The municipal council consists of twenty-three members elected by mixed-member proportional representation. Twelve councillors are elected by first-past-the-post voting in twelve wards, while the remaining eleven are chosen from party lists so that the total number of party representatives is proportional to the number of votes received. In the election of 1 November 2021 no party obtained a majority of seats. The following table shows the results of the 2021 election.
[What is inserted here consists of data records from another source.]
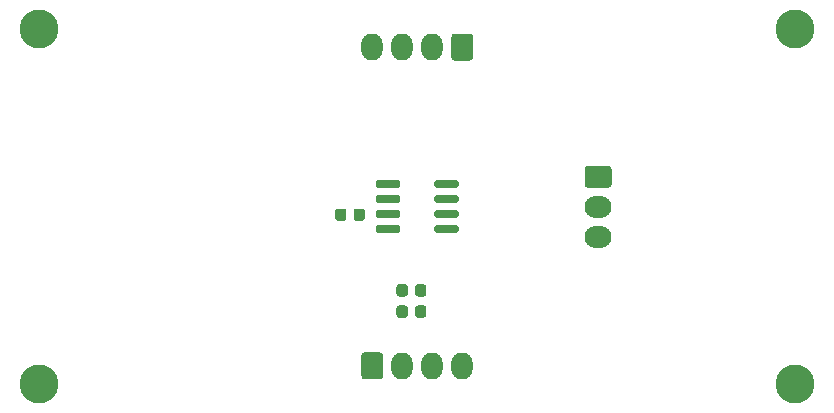
<source format=gbs>
G04 #@! TF.GenerationSoftware,KiCad,Pcbnew,(5.1.6)-1*
G04 #@! TF.CreationDate,2022-06-26T15:17:10+10:00*
G04 #@! TF.ProjectId,wind_sensors,77696e64-5f73-4656-9e73-6f72732e6b69,rev?*
G04 #@! TF.SameCoordinates,Original*
G04 #@! TF.FileFunction,Soldermask,Bot*
G04 #@! TF.FilePolarity,Negative*
%FSLAX46Y46*%
G04 Gerber Fmt 4.6, Leading zero omitted, Abs format (unit mm)*
G04 Created by KiCad (PCBNEW (5.1.6)-1) date 2022-06-26 15:17:10*
%MOMM*%
%LPD*%
G01*
G04 APERTURE LIST*
%ADD10O,2.290000X1.840000*%
%ADD11O,1.840000X2.290000*%
%ADD12C,3.300000*%
G04 APERTURE END LIST*
G36*
G01*
X145350000Y-103680000D02*
X145350000Y-103330000D01*
G75*
G02*
X145525000Y-103155000I175000J0D01*
G01*
X147225000Y-103155000D01*
G75*
G02*
X147400000Y-103330000I0J-175000D01*
G01*
X147400000Y-103680000D01*
G75*
G02*
X147225000Y-103855000I-175000J0D01*
G01*
X145525000Y-103855000D01*
G75*
G02*
X145350000Y-103680000I0J175000D01*
G01*
G37*
G36*
G01*
X145350000Y-102410000D02*
X145350000Y-102060000D01*
G75*
G02*
X145525000Y-101885000I175000J0D01*
G01*
X147225000Y-101885000D01*
G75*
G02*
X147400000Y-102060000I0J-175000D01*
G01*
X147400000Y-102410000D01*
G75*
G02*
X147225000Y-102585000I-175000J0D01*
G01*
X145525000Y-102585000D01*
G75*
G02*
X145350000Y-102410000I0J175000D01*
G01*
G37*
G36*
G01*
X145350000Y-101140000D02*
X145350000Y-100790000D01*
G75*
G02*
X145525000Y-100615000I175000J0D01*
G01*
X147225000Y-100615000D01*
G75*
G02*
X147400000Y-100790000I0J-175000D01*
G01*
X147400000Y-101140000D01*
G75*
G02*
X147225000Y-101315000I-175000J0D01*
G01*
X145525000Y-101315000D01*
G75*
G02*
X145350000Y-101140000I0J175000D01*
G01*
G37*
G36*
G01*
X145350000Y-99870000D02*
X145350000Y-99520000D01*
G75*
G02*
X145525000Y-99345000I175000J0D01*
G01*
X147225000Y-99345000D01*
G75*
G02*
X147400000Y-99520000I0J-175000D01*
G01*
X147400000Y-99870000D01*
G75*
G02*
X147225000Y-100045000I-175000J0D01*
G01*
X145525000Y-100045000D01*
G75*
G02*
X145350000Y-99870000I0J175000D01*
G01*
G37*
G36*
G01*
X140400000Y-99870000D02*
X140400000Y-99520000D01*
G75*
G02*
X140575000Y-99345000I175000J0D01*
G01*
X142275000Y-99345000D01*
G75*
G02*
X142450000Y-99520000I0J-175000D01*
G01*
X142450000Y-99870000D01*
G75*
G02*
X142275000Y-100045000I-175000J0D01*
G01*
X140575000Y-100045000D01*
G75*
G02*
X140400000Y-99870000I0J175000D01*
G01*
G37*
G36*
G01*
X140400000Y-101140000D02*
X140400000Y-100790000D01*
G75*
G02*
X140575000Y-100615000I175000J0D01*
G01*
X142275000Y-100615000D01*
G75*
G02*
X142450000Y-100790000I0J-175000D01*
G01*
X142450000Y-101140000D01*
G75*
G02*
X142275000Y-101315000I-175000J0D01*
G01*
X140575000Y-101315000D01*
G75*
G02*
X140400000Y-101140000I0J175000D01*
G01*
G37*
G36*
G01*
X140400000Y-102410000D02*
X140400000Y-102060000D01*
G75*
G02*
X140575000Y-101885000I175000J0D01*
G01*
X142275000Y-101885000D01*
G75*
G02*
X142450000Y-102060000I0J-175000D01*
G01*
X142450000Y-102410000D01*
G75*
G02*
X142275000Y-102585000I-175000J0D01*
G01*
X140575000Y-102585000D01*
G75*
G02*
X140400000Y-102410000I0J175000D01*
G01*
G37*
G36*
G01*
X140400000Y-103680000D02*
X140400000Y-103330000D01*
G75*
G02*
X140575000Y-103155000I175000J0D01*
G01*
X142275000Y-103155000D01*
G75*
G02*
X142450000Y-103330000I0J-175000D01*
G01*
X142450000Y-103680000D01*
G75*
G02*
X142275000Y-103855000I-175000J0D01*
G01*
X140575000Y-103855000D01*
G75*
G02*
X140400000Y-103680000I0J175000D01*
G01*
G37*
D10*
X159200000Y-104160000D03*
X159200000Y-101620000D03*
G36*
G01*
X158319367Y-98160000D02*
X160080633Y-98160000D01*
G75*
G02*
X160345000Y-98424367I0J-264367D01*
G01*
X160345000Y-99735633D01*
G75*
G02*
X160080633Y-100000000I-264367J0D01*
G01*
X158319367Y-100000000D01*
G75*
G02*
X158055000Y-99735633I0J264367D01*
G01*
X158055000Y-98424367D01*
G75*
G02*
X158319367Y-98160000I264367J0D01*
G01*
G37*
D11*
X140090000Y-88100000D03*
X142630000Y-88100000D03*
X145170000Y-88100000D03*
G36*
G01*
X148630000Y-87219367D02*
X148630000Y-88980633D01*
G75*
G02*
X148365633Y-89245000I-264367J0D01*
G01*
X147054367Y-89245000D01*
G75*
G02*
X146790000Y-88980633I0J264367D01*
G01*
X146790000Y-87219367D01*
G75*
G02*
X147054367Y-86955000I264367J0D01*
G01*
X148365633Y-86955000D01*
G75*
G02*
X148630000Y-87219367I0J-264367D01*
G01*
G37*
X147710000Y-115100000D03*
X145170000Y-115100000D03*
X142630000Y-115100000D03*
G36*
G01*
X139170000Y-115980633D02*
X139170000Y-114219367D01*
G75*
G02*
X139434367Y-113955000I264367J0D01*
G01*
X140745633Y-113955000D01*
G75*
G02*
X141010000Y-114219367I0J-264367D01*
G01*
X141010000Y-115980633D01*
G75*
G02*
X140745633Y-116245000I-264367J0D01*
G01*
X139434367Y-116245000D01*
G75*
G02*
X139170000Y-115980633I0J264367D01*
G01*
G37*
G36*
G01*
X137900000Y-102018750D02*
X137900000Y-102581250D01*
G75*
G02*
X137656250Y-102825000I-243750J0D01*
G01*
X137168750Y-102825000D01*
G75*
G02*
X136925000Y-102581250I0J243750D01*
G01*
X136925000Y-102018750D01*
G75*
G02*
X137168750Y-101775000I243750J0D01*
G01*
X137656250Y-101775000D01*
G75*
G02*
X137900000Y-102018750I0J-243750D01*
G01*
G37*
G36*
G01*
X139475000Y-102018750D02*
X139475000Y-102581250D01*
G75*
G02*
X139231250Y-102825000I-243750J0D01*
G01*
X138743750Y-102825000D01*
G75*
G02*
X138500000Y-102581250I0J243750D01*
G01*
X138500000Y-102018750D01*
G75*
G02*
X138743750Y-101775000I243750J0D01*
G01*
X139231250Y-101775000D01*
G75*
G02*
X139475000Y-102018750I0J-243750D01*
G01*
G37*
G36*
G01*
X143700000Y-110781250D02*
X143700000Y-110218750D01*
G75*
G02*
X143943750Y-109975000I243750J0D01*
G01*
X144431250Y-109975000D01*
G75*
G02*
X144675000Y-110218750I0J-243750D01*
G01*
X144675000Y-110781250D01*
G75*
G02*
X144431250Y-111025000I-243750J0D01*
G01*
X143943750Y-111025000D01*
G75*
G02*
X143700000Y-110781250I0J243750D01*
G01*
G37*
G36*
G01*
X142125000Y-110781250D02*
X142125000Y-110218750D01*
G75*
G02*
X142368750Y-109975000I243750J0D01*
G01*
X142856250Y-109975000D01*
G75*
G02*
X143100000Y-110218750I0J-243750D01*
G01*
X143100000Y-110781250D01*
G75*
G02*
X142856250Y-111025000I-243750J0D01*
G01*
X142368750Y-111025000D01*
G75*
G02*
X142125000Y-110781250I0J243750D01*
G01*
G37*
G36*
G01*
X143700000Y-108981250D02*
X143700000Y-108418750D01*
G75*
G02*
X143943750Y-108175000I243750J0D01*
G01*
X144431250Y-108175000D01*
G75*
G02*
X144675000Y-108418750I0J-243750D01*
G01*
X144675000Y-108981250D01*
G75*
G02*
X144431250Y-109225000I-243750J0D01*
G01*
X143943750Y-109225000D01*
G75*
G02*
X143700000Y-108981250I0J243750D01*
G01*
G37*
G36*
G01*
X142125000Y-108981250D02*
X142125000Y-108418750D01*
G75*
G02*
X142368750Y-108175000I243750J0D01*
G01*
X142856250Y-108175000D01*
G75*
G02*
X143100000Y-108418750I0J-243750D01*
G01*
X143100000Y-108981250D01*
G75*
G02*
X142856250Y-109225000I-243750J0D01*
G01*
X142368750Y-109225000D01*
G75*
G02*
X142125000Y-108981250I0J243750D01*
G01*
G37*
D12*
X111900000Y-116600000D03*
X111900000Y-86600000D03*
X175900000Y-116600000D03*
X175900000Y-86600000D03*
M02*

</source>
On 22 November 2021, the DA's Hennie Smit was elected mayor, the ANC's Johnnerey Mouton was elected speaker and Katrina Robyn of the GOOD party was elected deputy mayor.

The following are the results of the election (after a recount in December 2021 allocated a seat previously awarded to GOOD to the DA):

| Party |  | Ward |  |  | List |  |  | Total seats |
| Votes | % | Seats | Votes | % | Seats |
|  | Democratic Alliance | 7,388 | 36.82 | 8 | 7,361 | 36.95 | 1 | 9 |
|  | African National Congress | 6,073 | 30.27 | 4 | 6,108 | 30.66 | 3 | 7 |
|  | Good | 1,268 | 6.32 | 0 | 1,232 | 6.18 | 1 | 1 |
|  | Patriotic Alliance | 1,082 | 5.39 | 0 | 1,096 | 5.50 | 1 | 1 |
|  | Witzenberg Aksie | 740 | 3.69 | 0 | 754 | 3.78 | 1 | 1 |
|  | Independent Civic Organisation of South Africa | 616 | 3.07 | 0 | 566 | 2.84 | 1 | 1 |
|  | Economic Freedom Fighters | 575 | 2.87 | 0 | 581 | 2.92 | 1 | 1 |
|  | Freedom Front Plus | 492 | 2.45 | 0 | 499 | 2.50 | 1 | 1 |
|  | Witzenberg Party | 373 | 1.86 | 0 | 405 | 2.03 | 1 | 1 |
|  | Independent candidates | 32 | 0.16 | 0 |  |  |  | 0 |
|  | 8 other parties | 1,426 | 7.11 | 0 | 1,322 | 6.64 | 0 | 0 |
| Total |  | 20,065 | 100.00 | 12 | 19,924 | 100.00 | 11 | 23 |
| Valid votes |  | 20,065 | 98.79 |  | 19,924 | 98.53 |  |  |
| Invalid/blank votes |  | 245 | 1.21 |  | 298 | 1.47 |  |  |
| Total votes |  | 20,310 | 100.00 |  | 20,222 | 100.00 |  |  |
| Registered voters/turnout |  | 47,098 | 43.12 |  | 47,098 | 42.94 |  |  |

=== Municipal audits ===
In June 2022, the municipality received an unqualified clean audit for the 2020-21 financial year, one of 41 of the country's 257 municipalities to do so. It has received a clean audit each year since 2016–17.

=== Partners ===
Since 2002 Witzenberg has an official town twinning agreement with the town Essen in Belgium. The city-to-city cooperation consists of sustainable development programs in the vulnerable areas concerning youth, local economic development and environment.